Where Forests and Houses Meet
Anderson is a big booster of Dahl’s work. “Toby’s a huge innovator, he thinks outside the box and does a lot of things that people look at and say ‘that’s never gonna work,’ but what he’s done with his place is worth showcasing. He’s very proud of it, we’re very proud of it. He invites anybody out because he loves to tell his story and he loves to show off what the ranch really looks like.”
Beyond restoring the historic rangeland, feeding the soil, and creating new niches for species within the ecosystem, Dahl’s mitigation work is crucial to fighting a growing danger in this part of the country: wildfires.
“Mitigation in an area like this is important,” Anderson explains, “because of the subdivisions that are bordering, the structures people live in and where they are trying to conserve their homes.”

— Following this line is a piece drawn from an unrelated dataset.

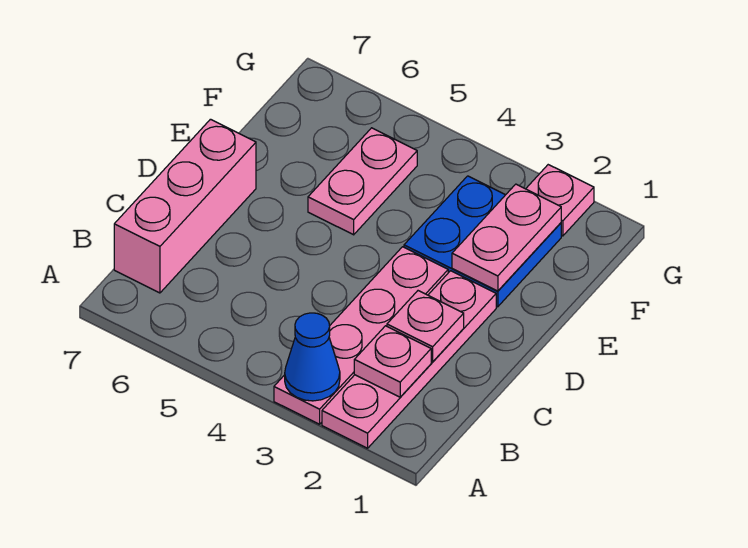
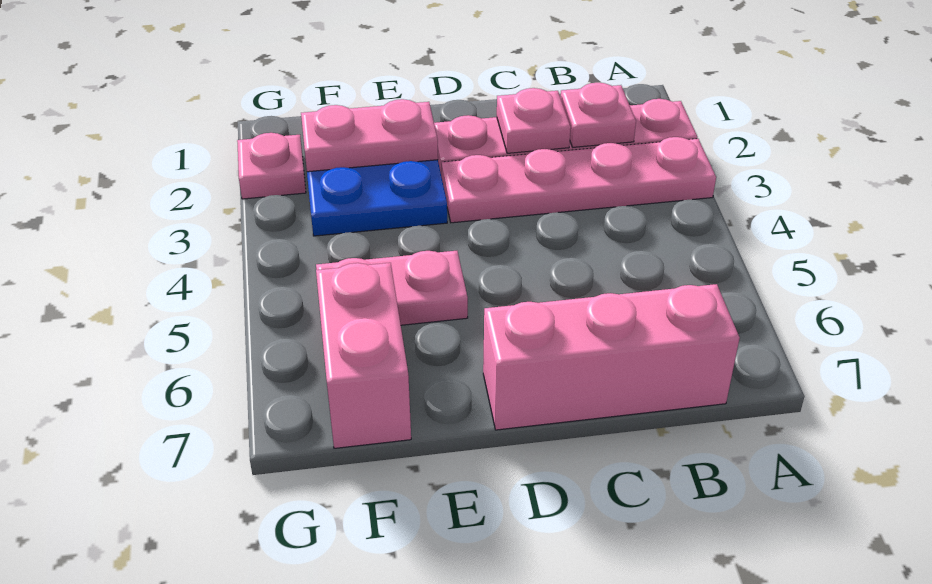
blue cone A3 level 2 -> none
none -> pink brick F6:F7 level 1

“We’re also looking at the Ponderosa pine tree which has a fire regime of every 20-30 years, and by us doing such a great job of suppressing it, what we’re doing is building up these huge catastrophic fire events when one does go off,” said Anderson.
Mitigation like this, which reflects natural cycles of burning and thinning that predate human habitation of this area, helps keep the ecosystem in balance, while also protecting modern infrastructure and the people who call this place home.
“It was commonly said over the years that I hated trees, but the thing is that I love trees. But I love trees that grow into a useful purpose or have aesthetic value,” Dahl explains. He mentions that controlled burns cause several trees to burn, but also leaves many trees of various ages and species to stay. These are signs of a healthy forest.
Dahl says that—absent the sort of mitigation work that Dahl has been doing—those healthy forests are worse than threatened. “With the fires that I experienced, they’re all gone.”
Safety Depends on Knowing the Land
Blackened wood in treated areas can decay over five, six, seven years and slowly, continually release nitrogen back into the soil.
While there are large outside agencies dedicated to planning and executing controlled burns, Dahl says there are distinct advantages to locals and landowners taking the matter into their own hands.
“The problem with coming up with a controlled burn plan is manpower,” says Dahl. “The reason some of the big agencies have gotten in trouble is they put a lot of money and time and manpower into picking a day or two for a burn and they probably feel obligated. Now the wind may come up and get a little more than they anticipated, the temperature might rise, yet they’re under all this pressure.”
“There’s so much variation in how a fire operates. Are you familiar with the ridges? Are you familiar with the winds? What kind of fuels are on the other side?”
That knowledge of the land combined with dedication, care, and technique mean that Toby Dahl has been uniquely suited to pioneer methods and practices for forestry management and mitigation at this scale. Now he’s ready to share those methods and practices with other landowners.
Landowners and managers interested in forestry management techniques, including prescribed burns, are encouraged to reach out to their local NRCS office. While NRCS cannot directly participate in burns, they will be able to connect you to the right resources and partners and can provide technical and financial assistance for mechanical or chemical clearing methods.
As Dahl can attest, those partnerships are vital to effectively maintaining a healthy forest in a changing landscape.